Owning a property is a dream come true for every one of us. However, buying a property involves complexities and documentation that most people do not understand and in the process, end with a property that becomes a lifelong headache. In order to have a clean, legal transaction one of the key documents that need to be checked is the Encumbrance Certificate also referred to as ‘EC’ in short.
What is an Encumbrance Certificate?
The term Encumbrance means charges/liabilities created on a property that is held as a security or collateral against a loan or mortgage as the case may be. An EC consists of all the registered transactions done on the property during the period for which the EC is sought. Simply put, it is a certificate sought for a particular period evidencing the property purchase/sale, the presence of any transaction or mortgage.
What is the significance of an Encumbrance Certificate?
An EC is needed to know the past property transactions while buying a property. It further states that the property is free from all the liabilities. Through an EC a buyer can ensure that the property has a free title and is free from all the dues. Apart from knowing the past property transactions, most banks demand an EC for the past 13 years before granting a home loan/loan against the property. An EC can be acquired from the sub registrar’s office where the particular property deed has been registered.
What are the different kinds of Encumbrance Certificates?
An EC is issued based on the time period it is sought for and if any transaction has taken place during this period. There are two types of ECs;
a) Form 15:
Form 15 is issued if the mortgage, sale or other deeds of the property are registered with the sub-registrar. The Form consists of registered property transaction details in the owner’s name for a particular period.
b) Form 16:
Form 16 is issued as a Non-Encumbrance Certificate if no transaction has taken place/no transaction is registered for the sought period. When a Non-Encumbrance Certificate is issued on Form 16, it evidences that the property is free from all the liabilities for the given period. This certificate does not include any unregistered property transactions.

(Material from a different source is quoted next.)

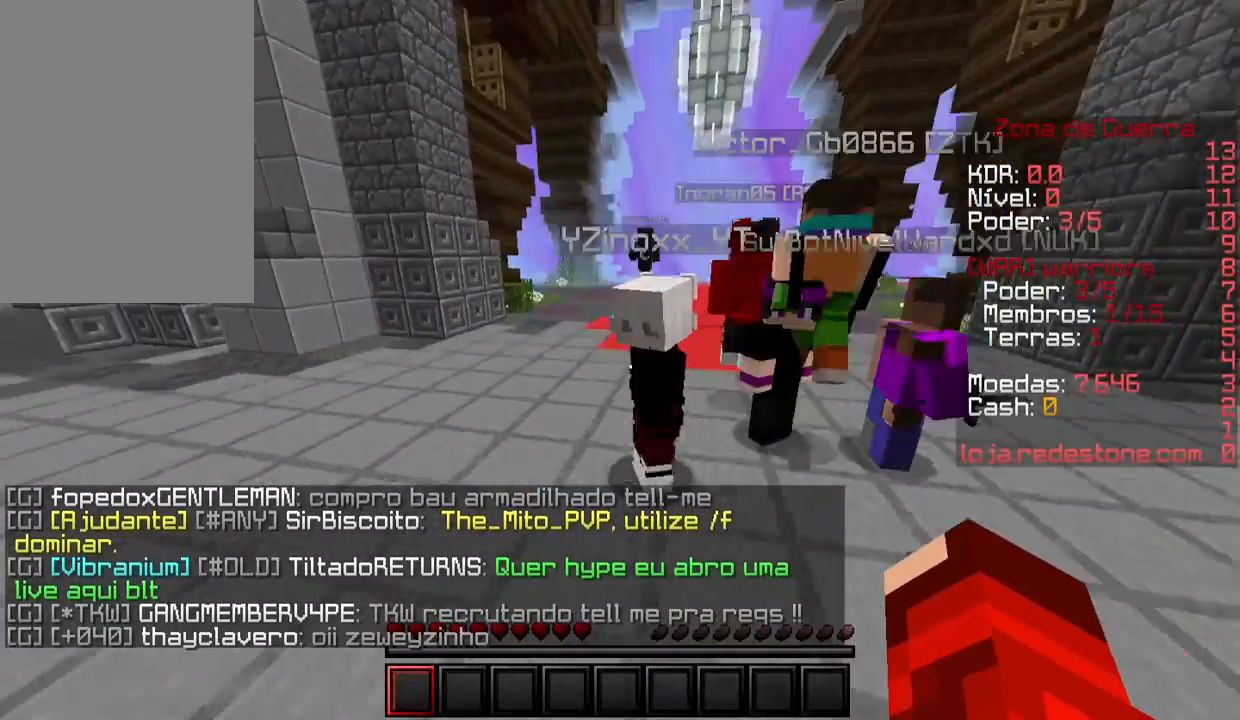
{"keys": [], "mouse": [], "events": [[467, "w", "up"]]}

One should submit a copy of the Sale Deed to obtain an EC. A person applying for an EC should fill in the Form 22, affix a non-judicial stamp and submit it to the jurisdictional sub-registrar’s office. Complete residential address, property survey number, property location, the sought period, property description, its measurements and boundaries should be mentioned in the Form. A minimal fee amount will be charged on the basis of the period it is applied for. The time taken to obtain an EC will be between 3-7 working days or more depending on the sought period.
Can a buyer solely rely on an Encumbrance Certificate?
No! A buyer should avoid depending only on the EC. A large number of buyers solely rely on the EC to know about the past property transactions and to check for unencumbered free title, but little do they know that not all the past property transactions are registered in the EC. The EC will consist of property transactions only for a particular period and excludes the period before and after that. If there is any pending litigation on the property, it may not reflect on the EC.